Page excerpt
- - -
Bucephalus355 6 years ago

After the Civil War, all of those who were in favor of ending slavery became the most vicious opponents of labor and unions and worker rights.

Their reasoning was that this was a form of governmental control over working and the freedom of workers, just like slavery was.

Every time they defeated a minimum wage law, or broke a union, they congratulated themselves for standing up for “freedom”.

Anyway, this is one of the reasons that the Republican party drifted into conservatism slowly after the Civil War.

We are seeing something similar now, with Democrats so focused on the rights of smaller and smaller groups, it’s starting to look like “extreme individual rights” all over again. Will they drift towards conservatism while Republicans do the opposite, cross-pollinating some positions between them on the way?

  • okintheory 6 years ago

    Isn't this very simplistic? In my (limited) understanding, the North was a Republican stronghold, controlled by manufacturing interests, and without a strong economic interest in maintaining slavery. This meant the abolitionist movement was not opposed by the economic elite. On the other hand, Northern industrialists always had an economic interest in fighting against unions. To say that their anti-union sentiment was an extension of the anti-slavery sentiment seems too generous.

  • Kalium 6 years ago

    > After the Civil War, all of those who were in favor of ending slavery became the most vicious opponents of labor and unions and worker rights.

    Among other weird historical quirks, unions were at times used to keep out people who spoke the wrong language or had the wrong color skin. Unions were not always the reliable bastions of progressive politics they are seen as today.

    • ende 6 years ago

      Unions are only reliable bastions of progressive politics in the minds of progressives. Your average union member resembles Doland Trump far more than Bernie Sanders.

      • refurb 6 years ago

        Absolutely. The only reason why unions typically vote Democrat is because of their support of unions. There is very little overlap across other progressive issues.

      • CryptoPunk 6 years ago

        The average union member nowadays works in a publicly funded institution, in a service or white collar job, not in the private sector or in manufacturing.

  • dragonwriter 6 years ago

    > Anyway, this is one of the reasons that the Republican party drifted into conservatism slowly after the Civil War.

    Well, no, it's the rationalization. The reason is that even at the time of the civil war, the Republican Party was, as well as an antislavery party, also the party of the powerful northern economic interests, which were industrial capitalists.
- - -
Data segment
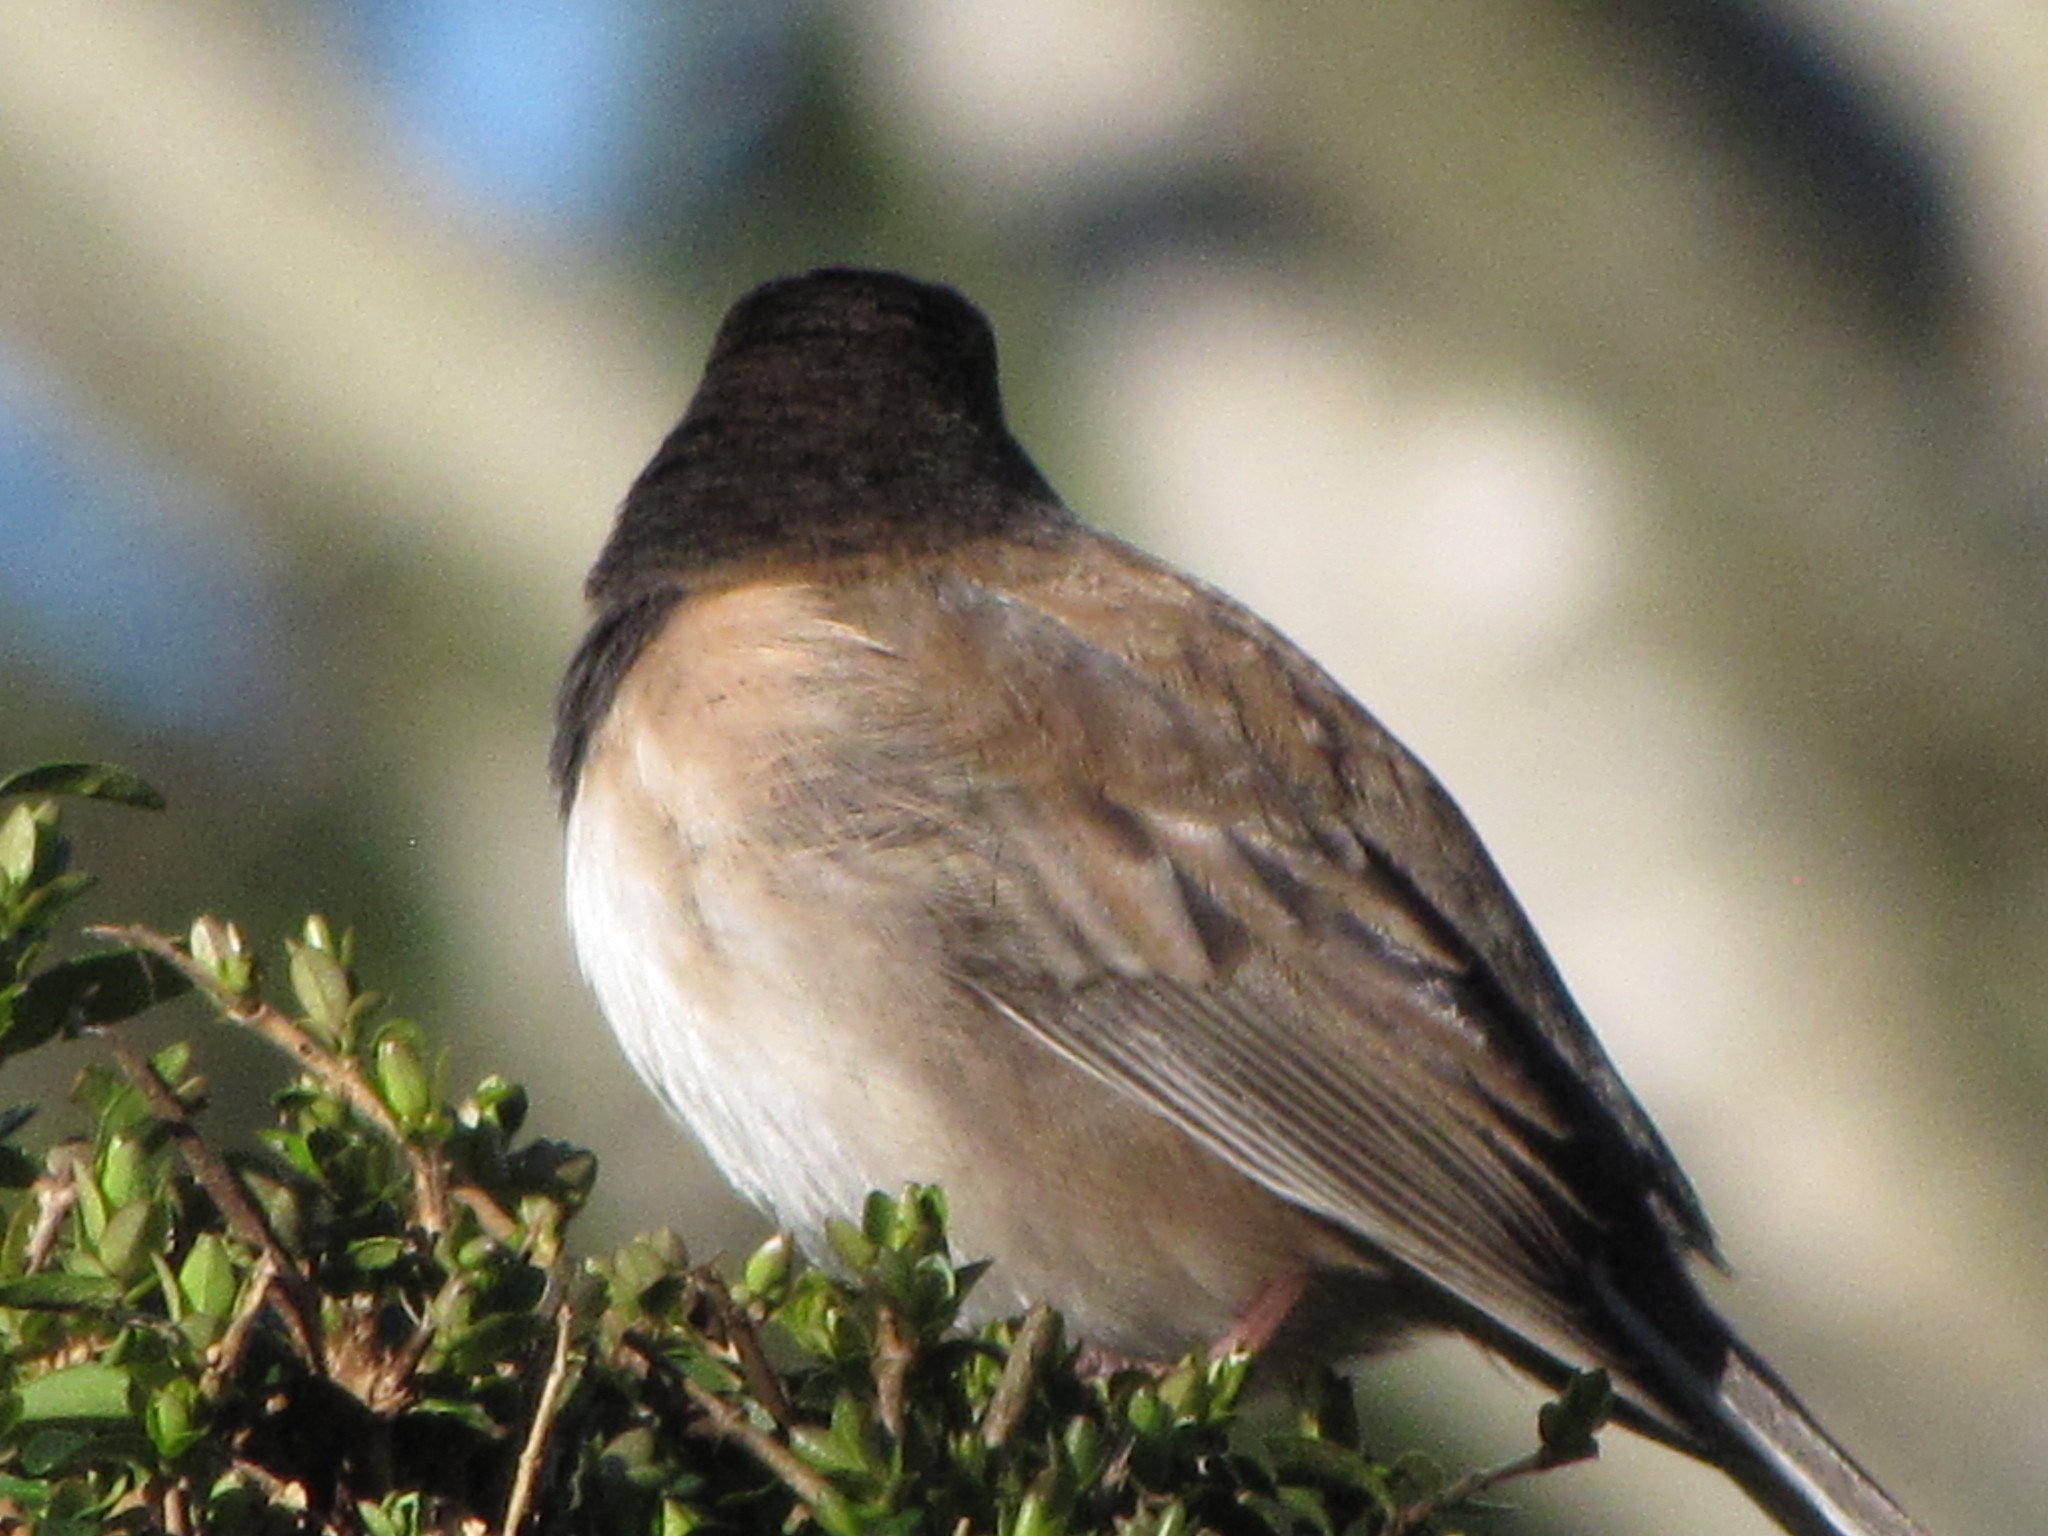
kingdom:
- - -
Your tasks
**a.** Which usernames post comments in the thread on the Civil War and unions?
**b.** Copy word for word the passage of the thread on the Civil War and unions that runs from "Their reasoning was" up to and including "on the way?".

Solutions to the exercise
**a.** Bucephalus355, okintheory, Kalium, ende, refurb, CryptoPunk, dragonwriter

**b.**
Their reasoning was that this was a form of governmental control over working and the freedom of workers, just like slavery was.

Every time they defeated a minimum wage law, or broke a union, they congratulated themselves for standing up for “freedom”.

Anyway, this is one of the reasons that the Republican party drifted into conservatism slowly after the Civil War.

We are seeing something similar now, with Democrats so focused on the rights of smaller and smaller groups, it’s starting to look like “extreme individual rights” all over again. Will they drift towards conservatism while Republicans do the opposite, cross-pollinating some positions between them on the way?